Un jour ils ont mal fait leur travail. Ceausescu a visé puis est tombé à la renverse quand l'ours qui n'avait pas reçu une dose suffisante de sédatif s'est redressé sur ces pattes arrières, comme s'il allait attaquer. Le tir de Ceausescu aboutit à la cime des arbres, tandis que trois autres balles en provenance des tireurs qui devaient donner au dictateur l'impression d'être un chasseur hors pair l'atteignirent au cœur. Un garde-forestier qui affirme avoir été témoin de la scène m'a dit que ce jour-là Ceausescu n'a pas apprécié les applaudissements de ses serviteurs.

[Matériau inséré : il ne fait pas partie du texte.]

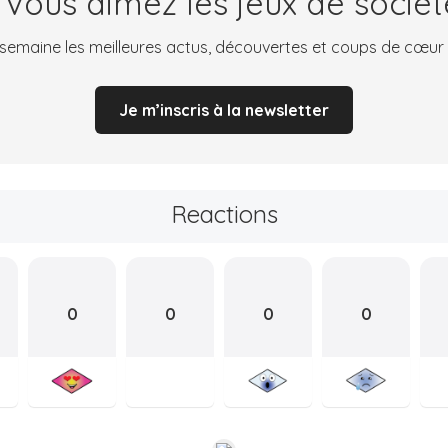
 Vous aimez les jeux de sociét
emaine les meilleures actus, découvertes et coups de cœur
Je m’inscris à la newsletter
Reactions
0
0
0
0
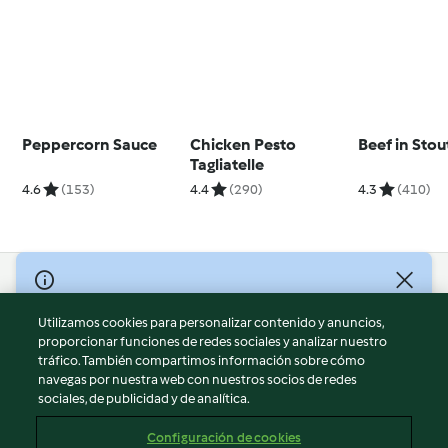
Peppercorn Sauce
Chicken Pesto
Beef in Stou
Tagliatelle
4.6
(153)
4.4
(290)
4.3
(410)
© Copyright 2026
Utilizamos cookies para personalizar contenido y anuncios,
Términos de uso
proporcionar funciones de redes sociales y analizar nuestro
Política de privacidad
tráfico. También compartimos información sobre cómo
Aviso legal
navegas por nuestra web con nuestros socios de redes
sociales, de publicidad y de analítica.
Información legal
Cookies
Configuración de cookies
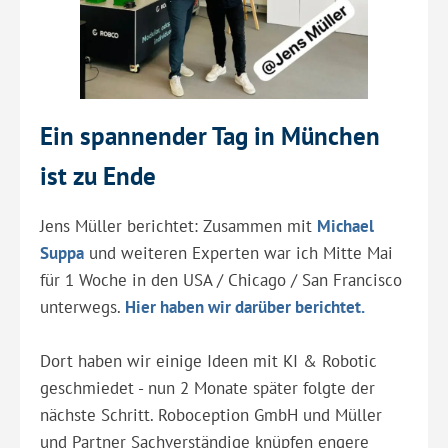
Ein spannender Tag in München
ist zu Ende
Jens Müller berichtet: Zusammen mit
Michael
Suppa
und weiteren Experten war ich Mitte Mai
für 1 Woche in den USA / Chicago / San Francisco
unterwegs.
Hier haben wir darüber berichtet.
Dort haben wir einige Ideen mit KI & Robotic
geschmiedet - nun 2 Monate später folgte der
nächste Schritt. Roboception GmbH und Müller
und Partner Sachverständige knüpfen engere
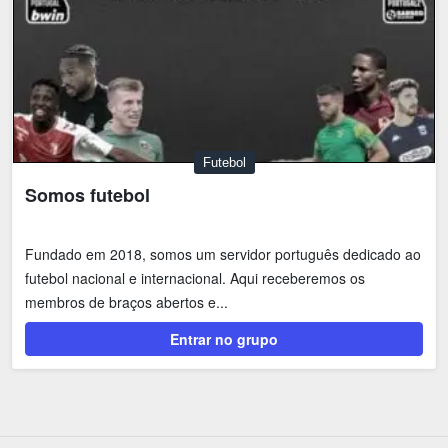
Futebol
Somos futebol
Fundado em 2018, somos um servidor português dedicado ao
futebol nacional e internacional. Aqui receberemos os
membros de braços abertos e...
Entrar no grupo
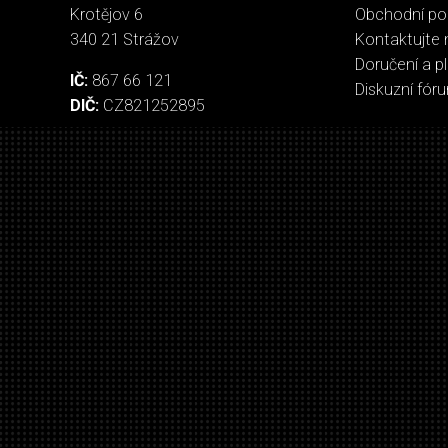
Krotějov 6
Obchodní p
340 21 Strážov
Kontaktujte 
Doručení a p
IČ:
867 66 121
Diskuzní fór
DIČ:
CZ821252895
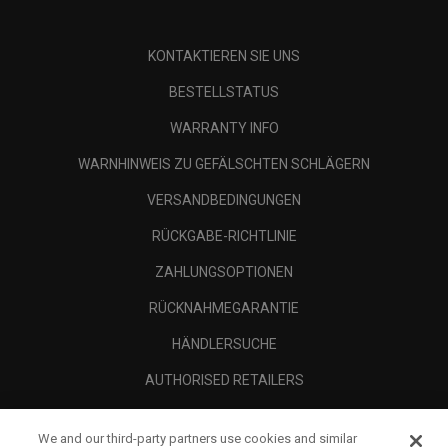
KONTAKTIEREN SIE UNS
BESTELLSTATUS
WARRANTY INFO
WARNHINWEIS ZU GEFÄLSCHTEN SCHLÄGERN
VERSANDBEDINGUNGEN
RÜCKGABE-RICHTLINIE
ZAHLUNGSOPTIONEN
RÜCKNAHMEGARANTIE
HÄNDLERSUCHE
AUTHORISED RETAILERS
SCAM AWARENESS
We and our third-party partners use cookies and similar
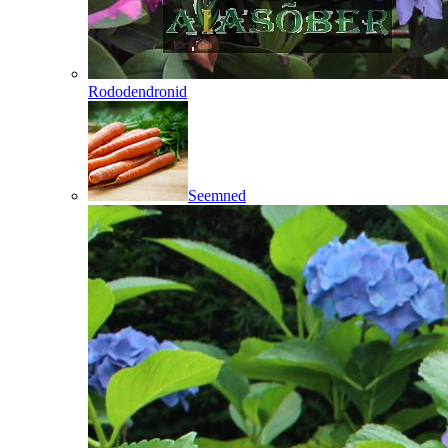
Rododendronid
Seemned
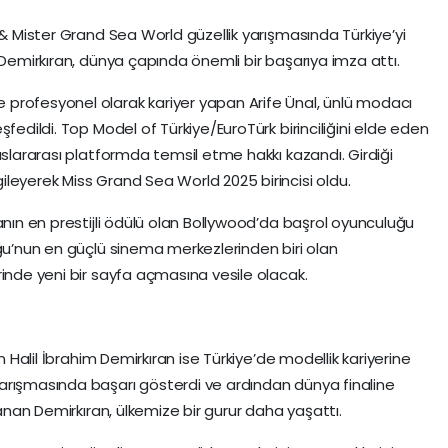
 & Mister Grand Sea World güzellik yarışmasında Türkiye’yi
 Demirkıran, dünya çapında önemli bir başarıya imza attı.
profesyonel olarak kariyer yapan Arife Ünal, ünlü modacı
fedildi. Top Model of Türkiye/EuroTürk birinciliğini elde eden
uslararası platformda temsil etme hakkı kazandı. Girdiği
leyerek Miss Grand Sea World 2025 birincisi oldu.
anın en prestijli ödülü olan Bollywood’da başrol oyunculuğu
oğu’nun en güçlü sinema merkezlerinden biri olan
rinde yeni bir sayfa açmasına vesile olacak.
n Halil İbrahim Demirkıran ise Türkiye’de modellik kariyerine
arışmasında başarı gösterdi ve ardından dünya finaline
zanan Demirkıran, ülkemize bir gurur daha yaşattı.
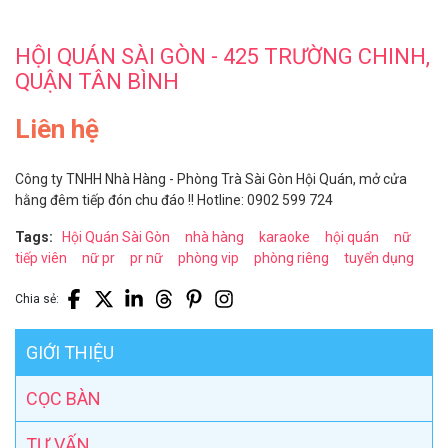
HỘI QUÁN SÀI GÒN - 425 TRƯỜNG CHINH,
QUẬN TÂN BÌNH
Liên hệ
Công ty TNHH Nhà Hàng - Phòng Trà Sài Gòn Hội Quán, mở cửa
hằng đêm tiếp đón chu đáo !! Hotline: 0902 599 724
Tags:
Hội Quán Sài Gòn
nhà hàng
karaoke
hội quán
nữ
tiếp viên
nữ pr
pr nữ
phòng vip
phòng riêng
tuyển dụng
Chia sẻ:
GIỚI THIỆU
CỌC BÀN
TƯ VẤN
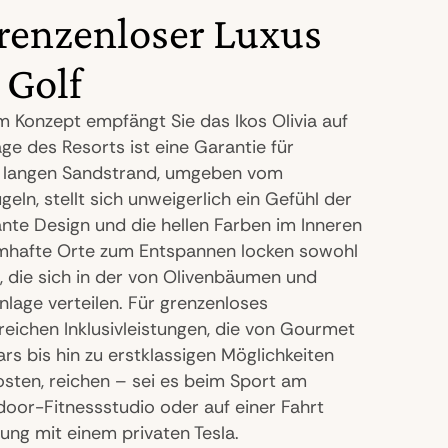
renzenloser Luxus
 Golf
m Konzept empfängt Sie das Ikos Olivia auf
Lage des Resorts ist eine Garantie für
 langen Sandstrand, umgeben vom
eln, stellt sich unweigerlich ein Gefühl der
ante Design und die hellen Farben im Inneren
umhafte Orte zum Entspannen locken sowohl
, die sich in der von Olivenbäumen und
lage verteilen. Für grenzenloses
eichen Inklusivleistungen, die von Gourmet
rs bis hin zu erstklassigen Möglichkeiten
sten, reichen – sei es beim Sport am
door-Fitnessstudio oder auf einer Fahrt
ng mit einem privaten Tesla.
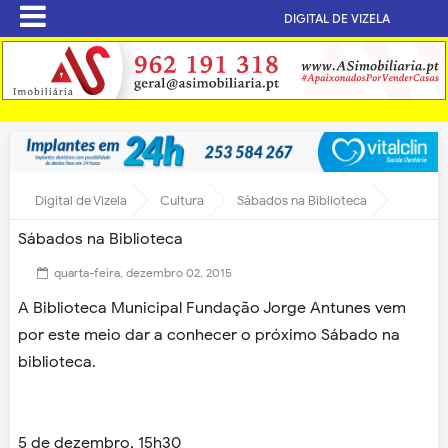
DIGITAL DE VIZELA
Digital de Vizela
Cultura
Sábados na Biblioteca
Sábados na Biblioteca
quarta-feira, dezembro 02, 2015
A Biblioteca Municipal Fundação Jorge Antunes vem
por este meio dar a conhecer o próximo Sábado na
biblioteca.
5 de dezembro, 15h30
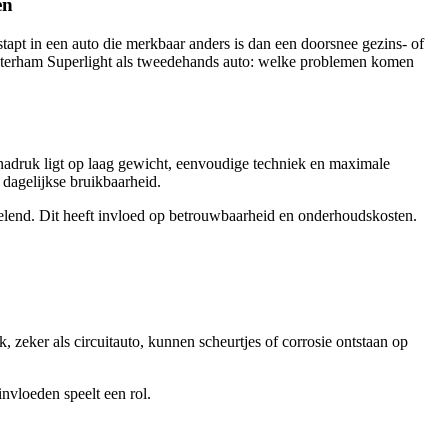
en
stapt in een auto die merkbaar anders is dan een doorsnee gezins- of
e Caterham Superlight als tweedehands auto: welke problemen komen
 nadruk ligt op laag gewicht, eenvoudige techniek en maximale
 dagelijkse bruikbaarheid.
elend. Dit heeft invloed op betrouwbaarheid en onderhoudskosten.
zeker als circuitauto, kunnen scheurtjes of corrosie ontstaan op
invloeden speelt een rol.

C'est un peu l'histoire de la révolution en Roumanie il y a 20 ans. L'ours représente le peuple roumain maintenu en esclavage qui sort de son sommeil. Inquiet, l'empereur tire au hasard et manque sa cible. Les tireurs embusqués dans la forêt ajustent et font feu, mais cette fois ils ne visent pas l'ours, mais Ceausescu lui-même.

De même que la Révolution française - événement glorieux - s'est achevée par la Terreur, 1989, l'année miracle pour l'Europe de l'Est, s'est terminée dans le sang. Ailleurs, les régimes communistes ont donné quasiment l'impression de déserter le pouvoir. Les peuples qui les délogeaient célébraient des victoires relativement pacifiques, mais ce ne fût pas le cas en Roumanie. Les communistes maîtres du pays ont donné l'ordre aux forces de sécurité de tirer sur le peuple. Elles ont obéi. Même si elle fut brève, il y eut eu une guerre civile. La révolution s'est transformée en un crypto-coup d'Etat.